__ABOUT THIS TASK__.
In the records that come next, find every line with "muito". Return those lines.

__Stored dataset items__.
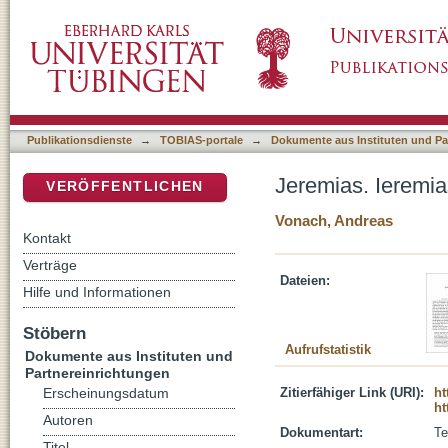
Jeremias. Ieremias / Jeremia : Erläuterung
DSpace Repositorium (Manakin basiert)
Publikationsdienste
→
TOBIAS-portale
→
Dokumente aus Instituten und Pa
Jeremias. Ieremi
VERÖFFENTLICHEN
Vonach, Andreas
Kontakt
Verträge
Dateien:
Hilfe und Informationen
Stöbern
Aufrufstatistik
Dokumente aus Instituten und
Partnereinrichtungen
Zitierfähiger Link (URI):
ht
Erscheinungsdatum
ht
Autoren
Dokumentart:
Te
Titel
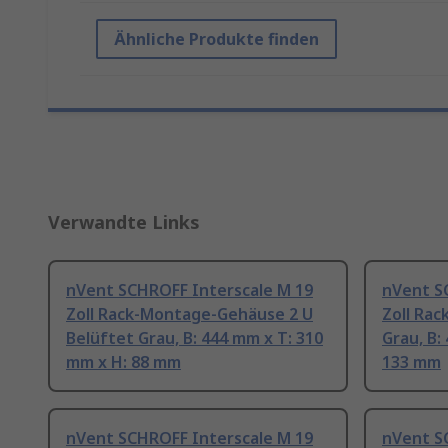
Ähnliche Produkte finden
Verwandte Links
nVent SCHROFF Interscale M 19
nVent S
Zoll Rack-Montage-Gehäuse 2 U
Zoll Ra
Belüftet Grau, B: 444 mm x T: 310
Grau, B:
mm x H: 88 mm
133 mm
nVent SCHROFF Interscale M 19
nVent S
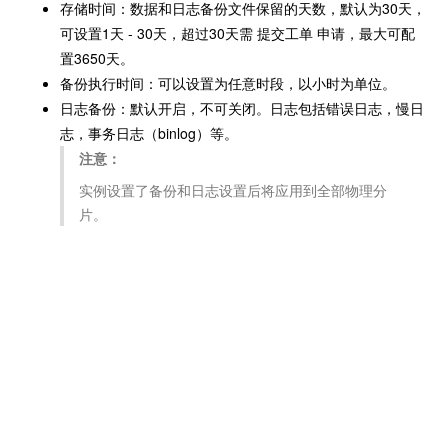
存储时间：数据和日志备份文件保留的天数，默认为30天，
可设置1天 - 30天，超过30天需
提交工单
申请，最大可配
置3650天。
备份执行时间：可以设置为任意时段，以小时为单位。
日志备份：默认开启，不可关闭。日志包括错误日志，慢日
志，事务日志（binlog）等。
注意：
实例设置了备份和日志设置后将应用到全部物理分
片。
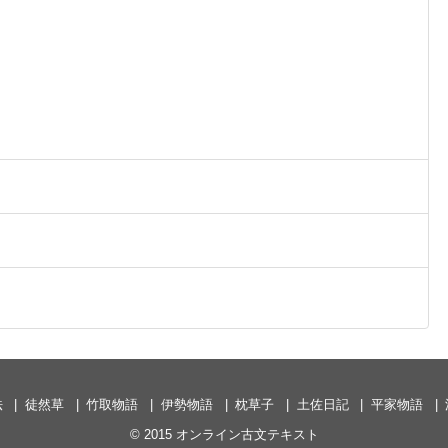
法
徒然草
竹取物語
伊勢物語
枕草子
土佐日記
平家物語
© 2015
オンライン古文テキスト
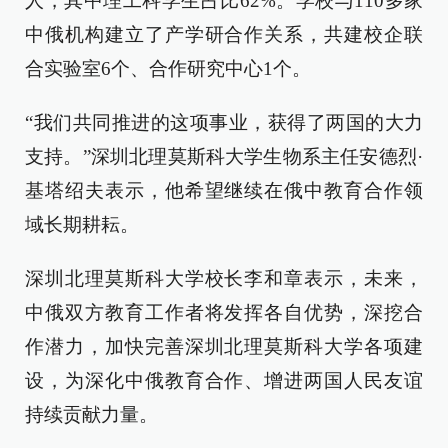
人，其中理工科学生占比62%。学校与110多家
中俄机构建立了产学研合作关系，共建校企联
合实验室6个、合作研究中心1个。
“我们共同推进的这项事业，获得了两国的大力
支持。”深圳北理莫斯科大学生物系主任安德烈·
基塔绍夫表示，他希望继续在俄中教育合作领
域长期耕耘。
深圳北理莫斯科大学校长李和章表示，未来，
中俄双方教育工作者将发挥各自优势，深挖合
作潜力，加快完善深圳北理莫斯科大学各项建
设，为深化中俄教育合作、增进两国人民友谊
持续贡献力量。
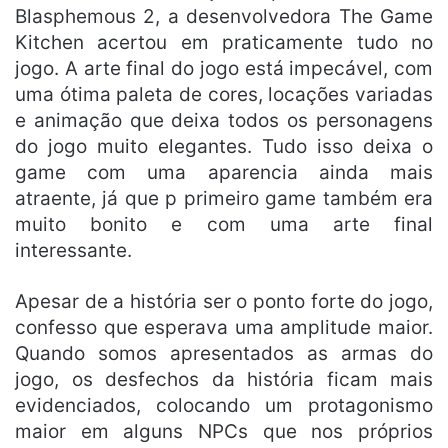
Blasphemous 2, a desenvolvedora The Game
Kitchen acertou em praticamente tudo no
jogo. A arte final do jogo está impecável, com
uma ótima paleta de cores, locações variadas
e animação que deixa todos os personagens
do jogo muito elegantes. Tudo isso deixa o
game com uma aparencia ainda mais
atraente, já que p primeiro game também era
muito bonito e com uma arte final
interessante.
Apesar de a história ser o ponto forte do jogo,
confesso que esperava uma amplitude maior.
Quando somos apresentados as armas do
jogo, os desfechos da história ficam mais
evidenciados, colocando um protagonismo
maior em alguns NPCs que nos próprios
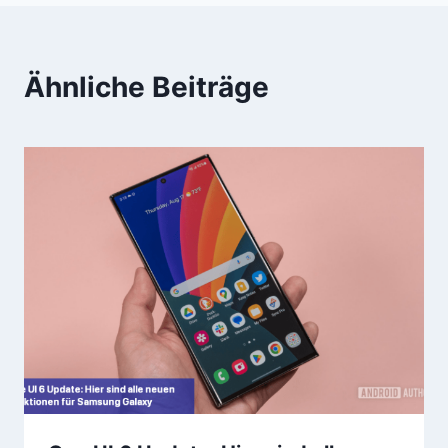
Ähnliche Beiträge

__PROBLEM SOLUTION__.
do jogo muito elegantes. Tudo isso deixa o
muito bonito e com uma arte final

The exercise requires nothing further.